__WHAT YOU ARE ASKED TO DO__
Give the lines of the rows below again, starting at the line that contains "emands from Ford, General" and ending at the line that contains "omakers might not". Swap each "UAW" for "United Auto Workers" and leave everything else unchanged.

__ENTRIES SHOWN__
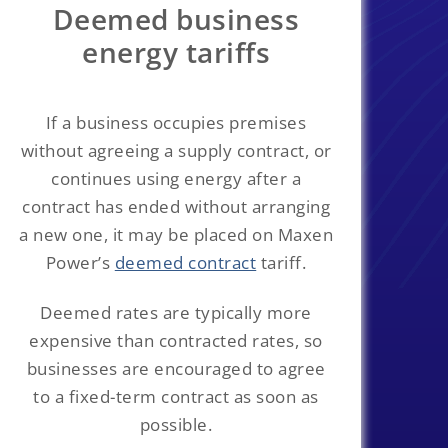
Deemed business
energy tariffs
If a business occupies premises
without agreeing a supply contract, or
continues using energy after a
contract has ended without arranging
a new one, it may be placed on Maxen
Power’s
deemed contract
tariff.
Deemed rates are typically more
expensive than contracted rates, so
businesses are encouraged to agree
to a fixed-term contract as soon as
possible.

--

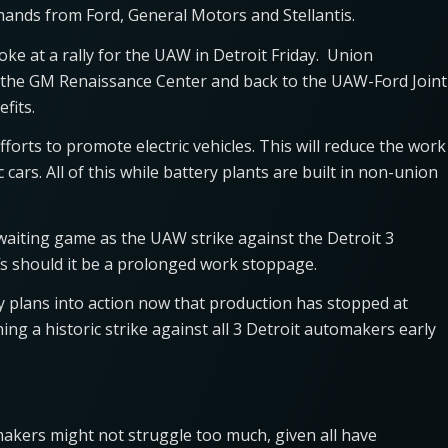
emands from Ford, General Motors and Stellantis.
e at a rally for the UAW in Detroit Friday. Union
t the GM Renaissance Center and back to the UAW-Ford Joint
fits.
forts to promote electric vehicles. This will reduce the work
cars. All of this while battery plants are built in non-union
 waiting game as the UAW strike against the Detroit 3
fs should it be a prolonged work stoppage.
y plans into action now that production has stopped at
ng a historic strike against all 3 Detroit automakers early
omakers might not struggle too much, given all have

...

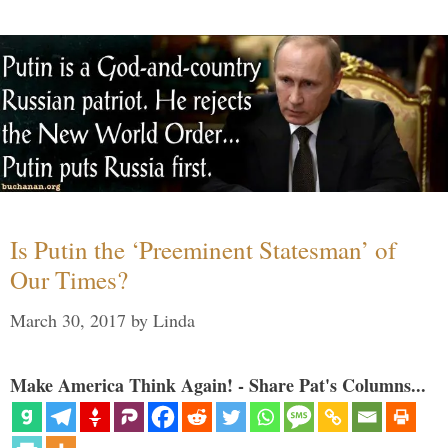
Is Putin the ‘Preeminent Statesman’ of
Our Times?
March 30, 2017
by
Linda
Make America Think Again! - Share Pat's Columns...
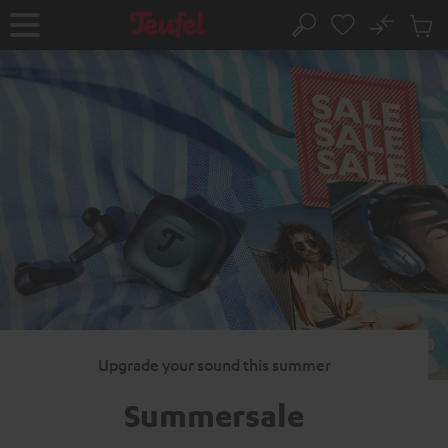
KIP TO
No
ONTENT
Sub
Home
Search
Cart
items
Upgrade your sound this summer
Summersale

__EXERCISE RESULT__
emands from Ford, General Motors and Stellantis.
e at a rally for the United Auto Workers in Detroit Friday. Union
t the GM Renaissance Center and back to the United Auto Workers-Ford Joint
fits.
forts to promote electric vehicles. This will reduce the work
cars. All of this while battery plants are built in non-union
 waiting game as the United Auto Workers strike against the Detroit 3
fs should it be a prolonged work stoppage.
y plans into action now that production has stopped at
ng a historic strike against all 3 Detroit automakers early
omakers might not struggle too much, given all have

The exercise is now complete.